Senior Kyra Henriques places second in Oviedo High School’s top 10 seniors.

Hunter Fuehrer, Sports Editor

At a young age, Kyra Henriques was diagnosed with aplastic anemia – a rare bone marrow disease. Now second in the class of 2023, she has skyrocketed to the top through her impressive intellect and hard work.

After her diagnosis in elementary school, she then received a bone marrow transplant from her brother. This is what started her interest in Science, Technology, Engineering, and Math.

“Being part of the top 10 of my graduating class was always my goal,” Henriques said. “I’m very excited to be salutatorian. I know the wealth of knowledge I’ve gained through the additional coursework will help me in life as well as in my future studies.”
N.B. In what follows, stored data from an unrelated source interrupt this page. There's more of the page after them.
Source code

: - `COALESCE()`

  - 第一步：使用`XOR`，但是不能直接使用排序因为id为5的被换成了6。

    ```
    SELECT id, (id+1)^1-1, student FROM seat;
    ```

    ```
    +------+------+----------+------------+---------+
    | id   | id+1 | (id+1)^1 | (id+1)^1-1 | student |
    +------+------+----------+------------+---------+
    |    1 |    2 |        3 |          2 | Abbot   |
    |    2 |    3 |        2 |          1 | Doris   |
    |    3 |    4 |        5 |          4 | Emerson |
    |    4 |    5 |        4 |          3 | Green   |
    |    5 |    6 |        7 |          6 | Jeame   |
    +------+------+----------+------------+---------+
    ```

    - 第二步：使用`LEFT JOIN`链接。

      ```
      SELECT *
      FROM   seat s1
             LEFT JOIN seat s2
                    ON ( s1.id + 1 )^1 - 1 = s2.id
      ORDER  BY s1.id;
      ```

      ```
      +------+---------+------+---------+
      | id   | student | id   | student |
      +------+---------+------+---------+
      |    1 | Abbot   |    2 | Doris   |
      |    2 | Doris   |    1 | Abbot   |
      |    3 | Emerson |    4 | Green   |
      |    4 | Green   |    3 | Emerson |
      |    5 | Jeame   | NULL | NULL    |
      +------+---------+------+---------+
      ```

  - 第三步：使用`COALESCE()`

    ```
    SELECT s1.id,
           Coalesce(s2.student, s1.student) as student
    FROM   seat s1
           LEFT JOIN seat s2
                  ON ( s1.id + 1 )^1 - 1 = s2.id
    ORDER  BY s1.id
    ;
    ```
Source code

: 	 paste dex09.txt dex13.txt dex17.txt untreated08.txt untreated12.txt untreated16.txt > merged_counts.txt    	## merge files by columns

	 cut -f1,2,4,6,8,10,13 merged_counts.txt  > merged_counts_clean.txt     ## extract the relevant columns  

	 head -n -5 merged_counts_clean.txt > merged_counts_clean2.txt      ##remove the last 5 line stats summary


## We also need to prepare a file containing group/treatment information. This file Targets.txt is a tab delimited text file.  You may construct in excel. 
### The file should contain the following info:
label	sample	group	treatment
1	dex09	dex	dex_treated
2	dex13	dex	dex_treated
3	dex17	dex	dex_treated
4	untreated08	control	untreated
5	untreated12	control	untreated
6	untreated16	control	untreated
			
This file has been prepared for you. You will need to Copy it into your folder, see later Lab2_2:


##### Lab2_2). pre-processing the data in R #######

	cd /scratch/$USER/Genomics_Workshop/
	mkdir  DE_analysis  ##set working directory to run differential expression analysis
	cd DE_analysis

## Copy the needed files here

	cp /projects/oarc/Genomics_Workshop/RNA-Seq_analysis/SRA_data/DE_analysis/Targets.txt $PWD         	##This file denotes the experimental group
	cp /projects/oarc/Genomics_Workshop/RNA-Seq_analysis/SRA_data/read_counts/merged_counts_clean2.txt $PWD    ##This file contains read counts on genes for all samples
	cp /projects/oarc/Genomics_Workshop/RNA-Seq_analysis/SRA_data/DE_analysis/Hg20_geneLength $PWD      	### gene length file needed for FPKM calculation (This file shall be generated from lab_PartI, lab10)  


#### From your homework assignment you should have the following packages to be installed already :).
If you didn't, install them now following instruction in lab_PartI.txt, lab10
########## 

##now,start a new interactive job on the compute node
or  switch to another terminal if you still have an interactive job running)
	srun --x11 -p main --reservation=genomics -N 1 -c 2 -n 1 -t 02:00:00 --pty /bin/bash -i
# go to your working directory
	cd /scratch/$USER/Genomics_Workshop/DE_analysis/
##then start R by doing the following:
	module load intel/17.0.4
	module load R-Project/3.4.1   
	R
Henriques started participating in Science Fair competitions in sixth grade. Her most recent project, where she developed a raspberry pi-powered ferrofluid-based prototype to magnetically extract microplastics from water, has won her recognition in various competitions. 

This project would see her place second in the Chemistry category at the International Science and Engineering Fair, in the top 10 at the International Spellman Clean Tech Competition, and first in the Florida Junior Science and Humanities Symposium.

As a sophomore, she was selected by the U.S. State Department as a TechGirl Ambassador where she would collaborate with girls from primarily Middle Eastern and Central Asian countries to help further their love for STEM through service projects and research.

Later, she earned an opportunity to collaborate with girls from around the world conducting computational biology/bioinformatics research at Virginia Tech, which was eventually published. She was also selected as a Yale Young Global Scholar, where she had the opportunity to collaborate with like-minded students from around the world on current global and scientific challenges.

“My advice to other students aiming to make the top 10 of their class is to take challenging courses they are interested in. This makes the coursework much more enjoyable and worthwhile,” she said.

Founder and President of OHS Women in STEM chapter, Henriques aims to empower high school girls to be a part of the movement to increase female representation in STEM through workshops and guest speaker events.  The goal is to create a community for girls interested in STEM to learn more about their skill sets and motivate them to pursue STEM-focused careers.

She is also the President of Bioscience Club, where she helps to organize labs, guest speaker events, and outreach activities to enable students to explore the field of Biotechnology.

“I’ve performed STEM demonstrations for kids and guided visitors of all ages,” Kyra Henriques said. “In my free time I play the piano, bike, paint, and volunteer at my church.” 

Kyra has taken over 15 AP courses, as well as 15 dual enrollment courses at the same time she worked tirelessly in the Biotechnology program for four years. To build up her GPA, she took several courses that interest her outside of the required school course load.

Kyra’s greatest inspiration is her brother, who was Seminole High school’s IB valedictorian in 2021. He helps inspire her to persevere and stay positive when things don’t go as planned. Her goals for after high school is to go to college to study Biomedical Engineering, with her ultimate goal is to give back to the medical field by helping find cures and treatments for young children suffering from rare disorders.